Fossils also show us that many groups of creatures eventually become extinct. Trilobites, once plentiful in the Cambrian seas of Wisconsin, are extinct today, along with countless other creatures. Why are trilobites extinct, but direct descendants of other creatures that lived during the Paleozoic era, such as snails, abundant today? Some creatures survive during periods during which many other organisms become extinct. Does this happen because they are better adapted to their environment than those that became extinct, or are they just lucky? Paleontologists are working to answer these questions.
What was the area we now call Wisconsin like 400 million years ago? It is possible to determine the environmental conditions of the past on the basis of the organisms that lived in an area at a certain time. Using information from living relatives of extinct creatures and assuming that similar, related creatures lived in similar habitats, we can make inferences about the past. For example, one indicator of marine environments is coral. Today, corals and coral reefs require specific conditions to flourish—warm temperatures (25°C to 29°C [77°F to 84°F]), shallow depths (less than 56 meters [165 feet]), and normal salinity (the total quantity of dissolved salts in water; normal salinity is approximately 35 parts per thousand). The abundance of coral fossils in Wisconsin’s Silurian-age rock suggests that a warm, shallow sea of normal salinity covered Wisconsin during that time.
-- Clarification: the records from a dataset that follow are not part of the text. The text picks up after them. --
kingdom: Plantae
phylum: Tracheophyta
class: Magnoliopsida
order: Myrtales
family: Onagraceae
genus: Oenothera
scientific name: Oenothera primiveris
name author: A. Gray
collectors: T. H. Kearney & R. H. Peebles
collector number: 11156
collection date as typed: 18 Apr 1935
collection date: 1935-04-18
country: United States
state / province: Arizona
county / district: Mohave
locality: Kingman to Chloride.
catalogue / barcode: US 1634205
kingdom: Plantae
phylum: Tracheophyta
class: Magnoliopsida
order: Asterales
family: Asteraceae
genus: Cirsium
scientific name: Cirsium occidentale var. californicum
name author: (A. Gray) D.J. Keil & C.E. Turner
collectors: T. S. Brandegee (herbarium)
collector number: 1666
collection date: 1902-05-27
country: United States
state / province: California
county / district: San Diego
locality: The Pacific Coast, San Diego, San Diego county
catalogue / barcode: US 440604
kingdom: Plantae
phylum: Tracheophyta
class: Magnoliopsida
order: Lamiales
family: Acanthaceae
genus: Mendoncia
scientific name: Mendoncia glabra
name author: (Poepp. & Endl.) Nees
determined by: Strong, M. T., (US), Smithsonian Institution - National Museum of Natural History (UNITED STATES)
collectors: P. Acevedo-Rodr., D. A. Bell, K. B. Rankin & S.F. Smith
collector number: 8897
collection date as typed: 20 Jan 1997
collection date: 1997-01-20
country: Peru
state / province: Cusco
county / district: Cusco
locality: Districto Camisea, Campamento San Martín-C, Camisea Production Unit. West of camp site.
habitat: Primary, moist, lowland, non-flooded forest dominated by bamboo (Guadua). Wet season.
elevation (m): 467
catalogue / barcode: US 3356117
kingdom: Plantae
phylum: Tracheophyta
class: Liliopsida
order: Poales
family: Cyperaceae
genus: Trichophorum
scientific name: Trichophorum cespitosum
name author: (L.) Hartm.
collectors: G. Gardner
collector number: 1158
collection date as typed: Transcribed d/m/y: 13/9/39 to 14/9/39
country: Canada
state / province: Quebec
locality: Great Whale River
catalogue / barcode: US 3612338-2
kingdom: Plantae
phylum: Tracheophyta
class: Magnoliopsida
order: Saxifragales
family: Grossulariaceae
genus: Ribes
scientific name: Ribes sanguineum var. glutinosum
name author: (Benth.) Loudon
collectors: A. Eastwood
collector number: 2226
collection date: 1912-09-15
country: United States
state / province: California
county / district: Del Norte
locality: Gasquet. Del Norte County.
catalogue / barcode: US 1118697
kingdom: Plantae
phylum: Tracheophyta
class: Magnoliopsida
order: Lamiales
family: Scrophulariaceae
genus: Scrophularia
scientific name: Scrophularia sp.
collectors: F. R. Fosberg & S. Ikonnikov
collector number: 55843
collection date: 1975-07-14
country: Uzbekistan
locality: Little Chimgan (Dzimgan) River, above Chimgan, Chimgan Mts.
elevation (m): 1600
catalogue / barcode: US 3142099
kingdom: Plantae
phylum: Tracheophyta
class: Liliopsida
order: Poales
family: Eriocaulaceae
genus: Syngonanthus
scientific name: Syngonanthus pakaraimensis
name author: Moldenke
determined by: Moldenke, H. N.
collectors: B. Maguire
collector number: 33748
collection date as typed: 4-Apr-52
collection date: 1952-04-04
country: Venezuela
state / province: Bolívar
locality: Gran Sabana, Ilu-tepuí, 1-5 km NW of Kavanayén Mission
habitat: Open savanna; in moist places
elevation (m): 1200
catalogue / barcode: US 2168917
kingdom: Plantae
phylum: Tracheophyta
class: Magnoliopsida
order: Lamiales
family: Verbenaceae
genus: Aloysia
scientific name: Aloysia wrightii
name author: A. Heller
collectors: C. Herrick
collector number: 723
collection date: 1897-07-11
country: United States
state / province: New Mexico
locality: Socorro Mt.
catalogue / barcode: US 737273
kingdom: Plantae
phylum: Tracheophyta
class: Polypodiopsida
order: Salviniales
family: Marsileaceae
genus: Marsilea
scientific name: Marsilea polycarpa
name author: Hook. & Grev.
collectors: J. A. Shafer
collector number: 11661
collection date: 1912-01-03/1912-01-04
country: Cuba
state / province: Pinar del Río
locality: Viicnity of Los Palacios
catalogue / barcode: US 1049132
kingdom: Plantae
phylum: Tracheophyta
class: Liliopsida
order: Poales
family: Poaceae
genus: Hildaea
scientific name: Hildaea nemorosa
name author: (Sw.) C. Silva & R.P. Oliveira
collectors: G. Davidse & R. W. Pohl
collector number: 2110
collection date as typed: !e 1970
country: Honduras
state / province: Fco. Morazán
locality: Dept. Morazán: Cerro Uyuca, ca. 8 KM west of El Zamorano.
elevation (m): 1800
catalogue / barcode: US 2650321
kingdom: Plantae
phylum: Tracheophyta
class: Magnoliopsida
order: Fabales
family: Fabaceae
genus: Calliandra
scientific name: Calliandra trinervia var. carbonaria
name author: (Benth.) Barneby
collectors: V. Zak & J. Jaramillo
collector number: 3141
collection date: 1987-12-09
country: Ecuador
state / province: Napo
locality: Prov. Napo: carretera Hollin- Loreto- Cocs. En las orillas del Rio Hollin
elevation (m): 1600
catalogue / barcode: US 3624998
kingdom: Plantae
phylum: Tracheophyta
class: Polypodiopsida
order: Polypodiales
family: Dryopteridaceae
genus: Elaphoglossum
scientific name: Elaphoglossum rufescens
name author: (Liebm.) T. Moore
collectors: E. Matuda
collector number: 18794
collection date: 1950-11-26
Many other organisms can be used to reconstruct aspects of Earth’s ancient environment as well. Knowing how life has responded to environmental changes in the past may help us understand how future environmental changes, such as global warming, will influence life on Earth.
Age of rocks
Fossils can generally be considered the same age as the rocks in which they are found. The age of rocks can be determined relatively or absolutely. Different rock layers can be dated relatively on the basis of where they fall in a “stack” of layers. For example, if you were to drop some sheets of paper on the ground, one on top of the other, it’s obvious that the ones on the top got there more recently than the ones on the bottom. In the same way, rock layers (and the fossils they contain) on top of others are relatively younger than the rock layers below, if the rock has not been overturned by geologic processes.
One way you may be able to determine the geological period (age range) from which you are collecting is the presence of index fossils in the rock layers. Index fossils are fossil groups that lived for very short, specific periods of time. That makes them more useful for relative dating of rocks than long-lived fossil groups because they allow you narrow down a rock’s age range. Geologists can use several index fossils together to make determinations about relative rock ages.
Absolute age of rocks can be determined through a process using radioactivity. By knowing the decay rate (half life) of an element in a rock sample, geologists and paleontologists can determine how much decay has occurred over time and therefore how much time has passed. Normally, scientists use a combination of relative and absolute dating to determine the age of rocks and fossils.